A ceremony dedicating the exhibit on Sunday was one of hundreds of events across Germany that marked Kristallnacht, the nationwide outbreak of Nazi- organized terror against the country’s Jews, Jewish property and synagogues Nov. 9-10, 1938.

Commemorations ranged from official events with speeches by state and local politicians to wreath-laying at cemeteries and street demonstrations against racism and anti-Semitism.

Speaking at the ceremony at Sachsenhausen, Ignatz Bubis, the leader of Germany’s Jewish community, said he was appalled at the ease with which racist, anti-Semitic and xenophobic ideology is spreading nowadays.

He told a group of visiting dignitaries, including some 60 survivors of Sachsenhausen, that there are still people who “wish to deny past events and forget what has happened.”

The Sachsenhausen barracks that contains the exhibit was destroyed five years ago in an arson attack by an extremist youth.

Bubis said 15 percent of younger voters chose right-wing, extremist parties in recent state elections in Hamburg, in northern Germany.

“These are signs we should not overlook,” he said.

As if to emphasize his point, unknown assailants sprayed paint on five of seven memorial markers at a site in Bavaria, which was formerly a branch of the Dachau concentration camp.

Members of a citizens’ association that maintains the memorial called the spraying a “desecration” of the memorial.

A spokesman said the group suspects right-wing, extremist assailants were responsible for the attack, especially because of the symbolic nature of the yellow paint used to spray the memorial. Local police, however, said they did not believe the vandalism was meant as a desecration of the memory of concentration camp victims.

The Sachsenhausen museum exhibition, meanwhile, presents the history of the concentration camp, focusing on the fates of individual prisoners.

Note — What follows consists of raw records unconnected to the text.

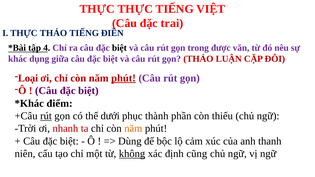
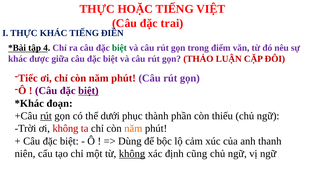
THỰC THỰC: THỰC -> HOẶC
THỰC THẢO: THẢO -> KHÁC
biệt at (119, 48) colour: black -> green
được: được -> điểm
dụng: dụng -> được
Loại: Loại -> Tiếc
phút at (124, 78) underline: present -> none
biệt at (88, 91) underline: none -> present
điểm: điểm -> đoạn
ơi nhanh: nhanh -> không
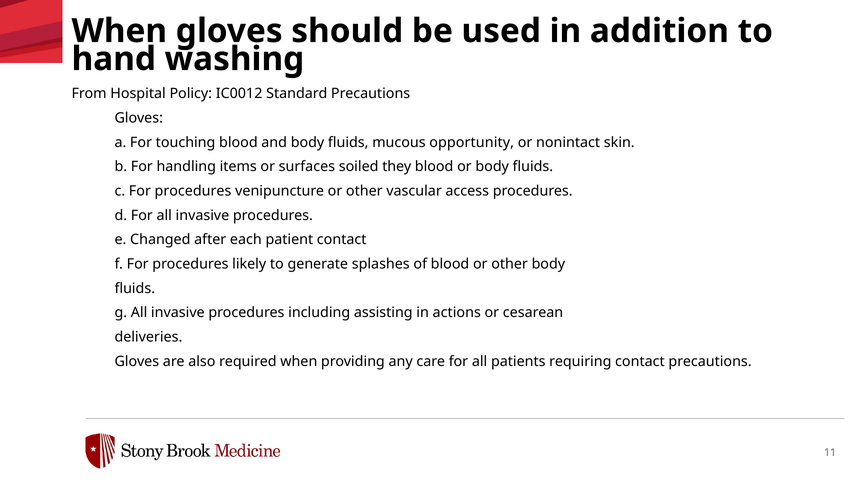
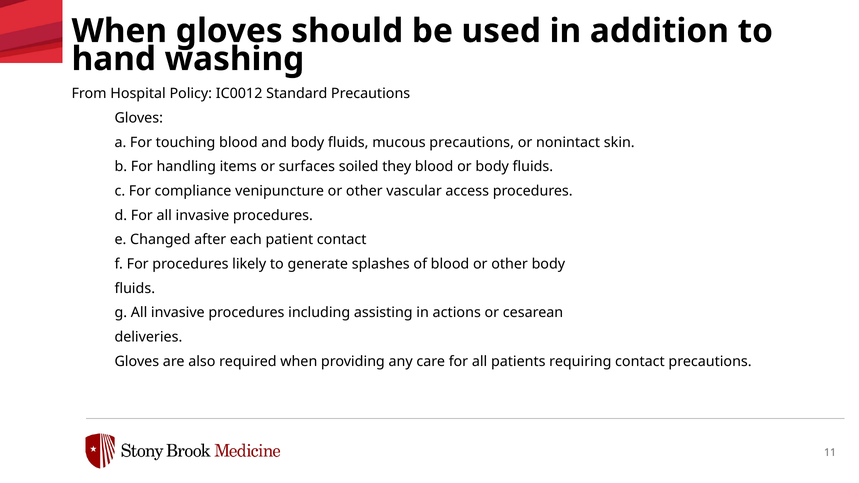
mucous opportunity: opportunity -> precautions
c For procedures: procedures -> compliance
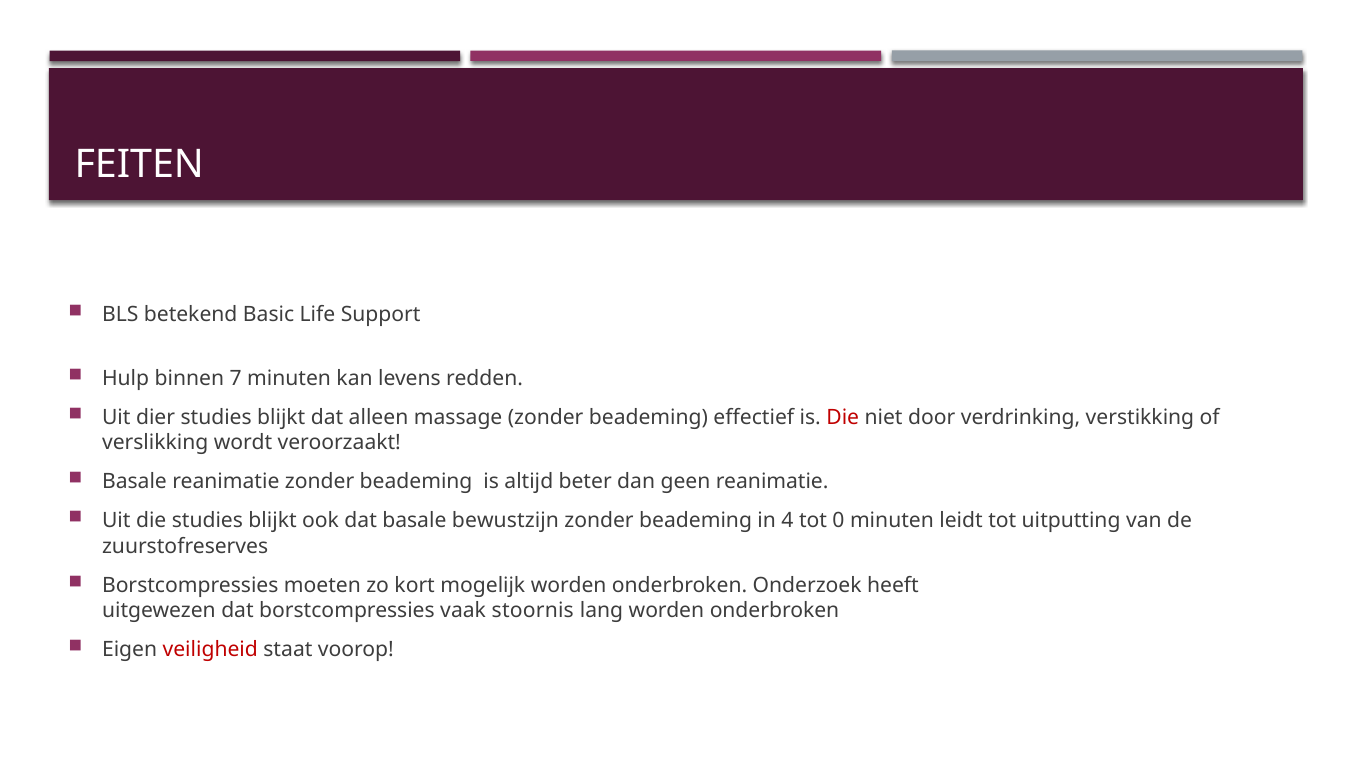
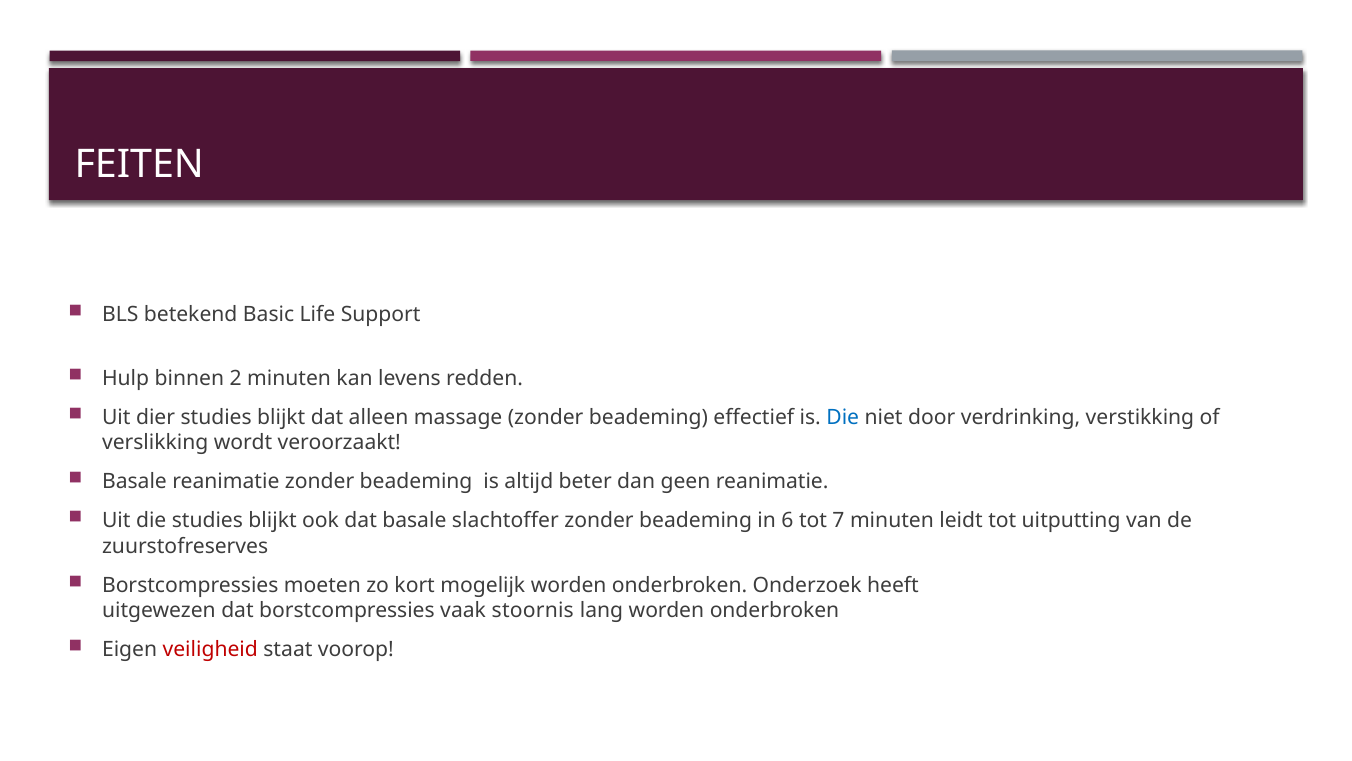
7: 7 -> 2
Die at (843, 417) colour: red -> blue
bewustzijn: bewustzijn -> slachtoffer
4: 4 -> 6
0: 0 -> 7
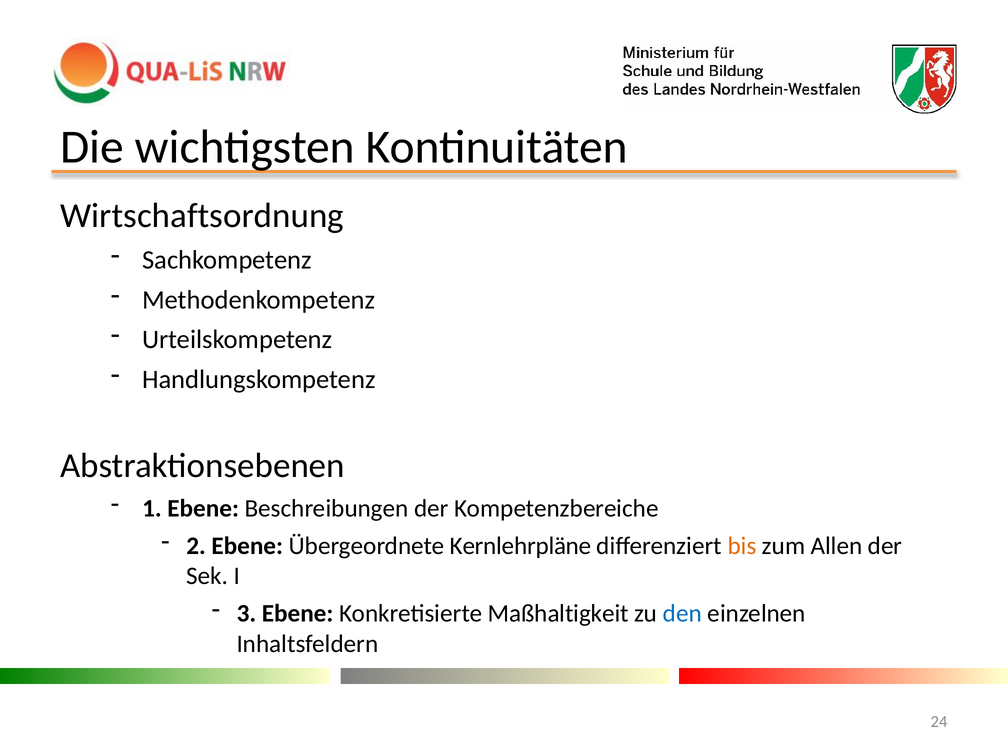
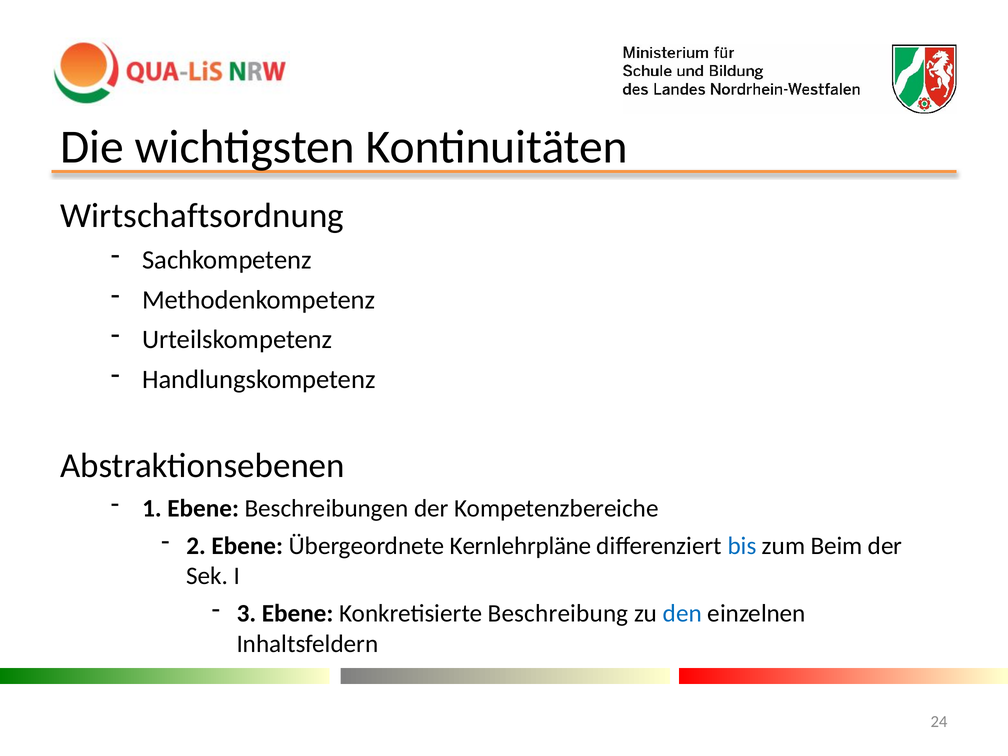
bis colour: orange -> blue
Allen: Allen -> Beim
Maßhaltigkeit: Maßhaltigkeit -> Beschreibung
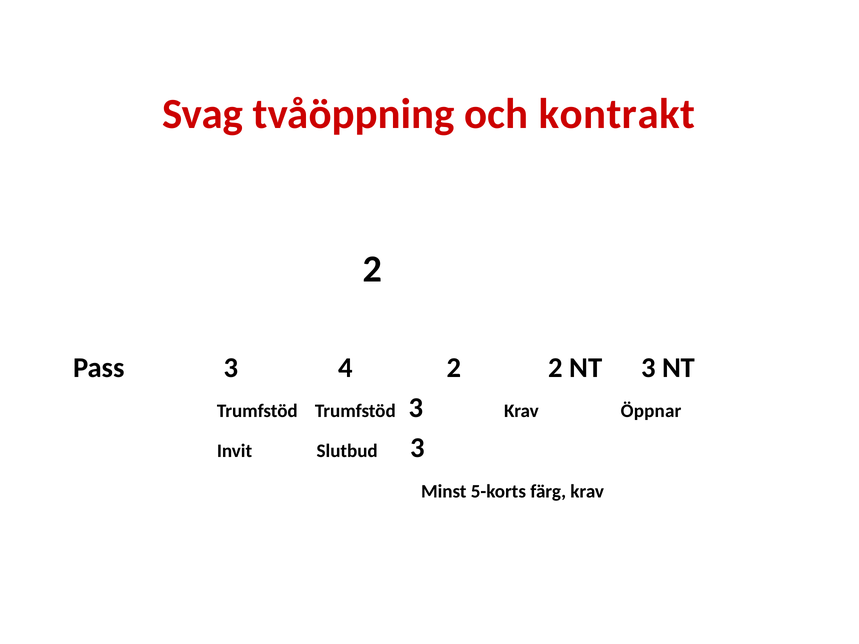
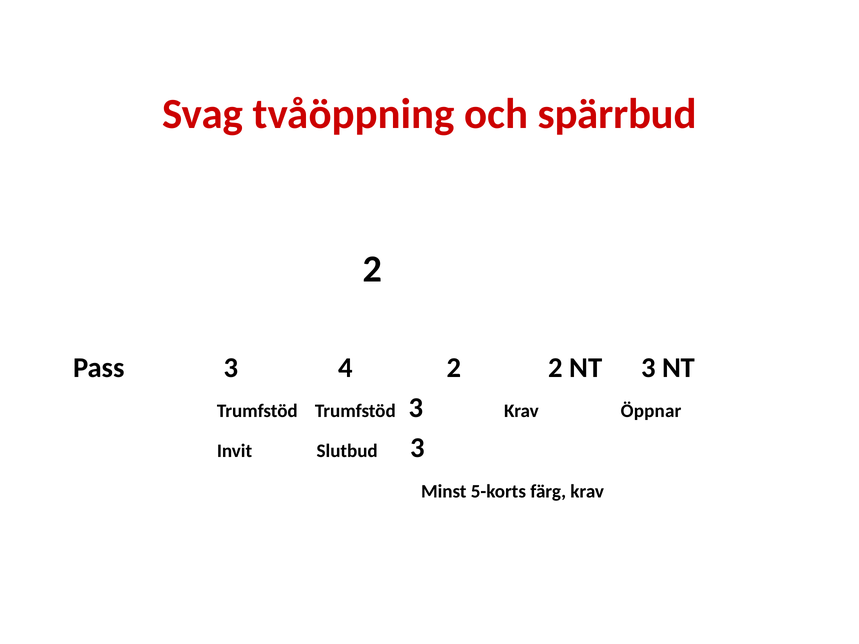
kontrakt: kontrakt -> spärrbud
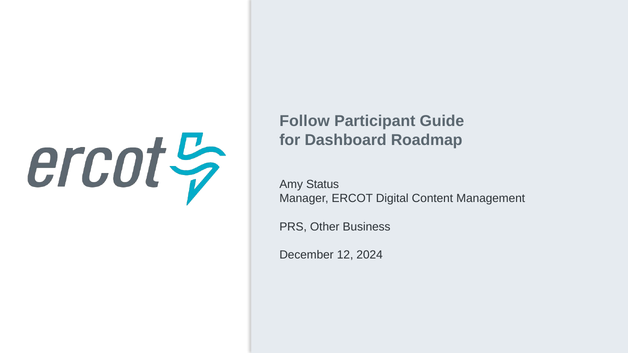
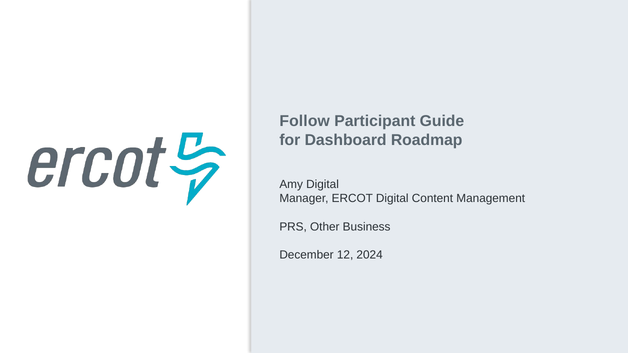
Amy Status: Status -> Digital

Many of the 800 objects displayed were donated by former inmates. Fragments of 500 shoes and other leather goods recently found on the grounds of the camp are also displayed.

The exhibition attempts to correct the historical distortions of the previous exhibit, which was assembled before German unification in 1990, when Sachsenhausen was part of communist East Germany.

The former exhibition, titled “The History of the Anti-Fascist Resistance Fight and the Suffering of the Jewish People,” emphasized communist resistance against the Nazis and touched only superficially on the Holocaust.

Israel’s ambassador to Germany, Avi Primor, who also spoke at the ceremony, commended the willingness of a majority of Germans to speak out against anti- Semitism and racism.

Tens of thousands of Germans did just that on the anniversary of Kristallnacht.

In the city of Frankfurt an der Oder in eastern Germany, some 3,000 people lit candles and formed a human chain across the German-Polish border crossing. The demonstration was organized by dozens of local political groups, under the motto “Lights Instead of Violence,” to protest repeated attacks by neo-Nazis on foreigners in the city.

In the eastern German town of Gollwitz, several hundred people — most of them young — demonstrated against racism. In September, the town council passed a resolution to try to prevent the resettlement of some 50 Jewish refugees from the former Soviet Union in their town.

The council rescinded the resolution after international protest.

At a Kristallnacht commemoration ceremony in Potsdam, the state cultural minister, Steffen Reiche, announced that the city’s rapidly growing Jewish community would soon be given quarters for a synagogue.

The previous synagogue was destroyed during World War II.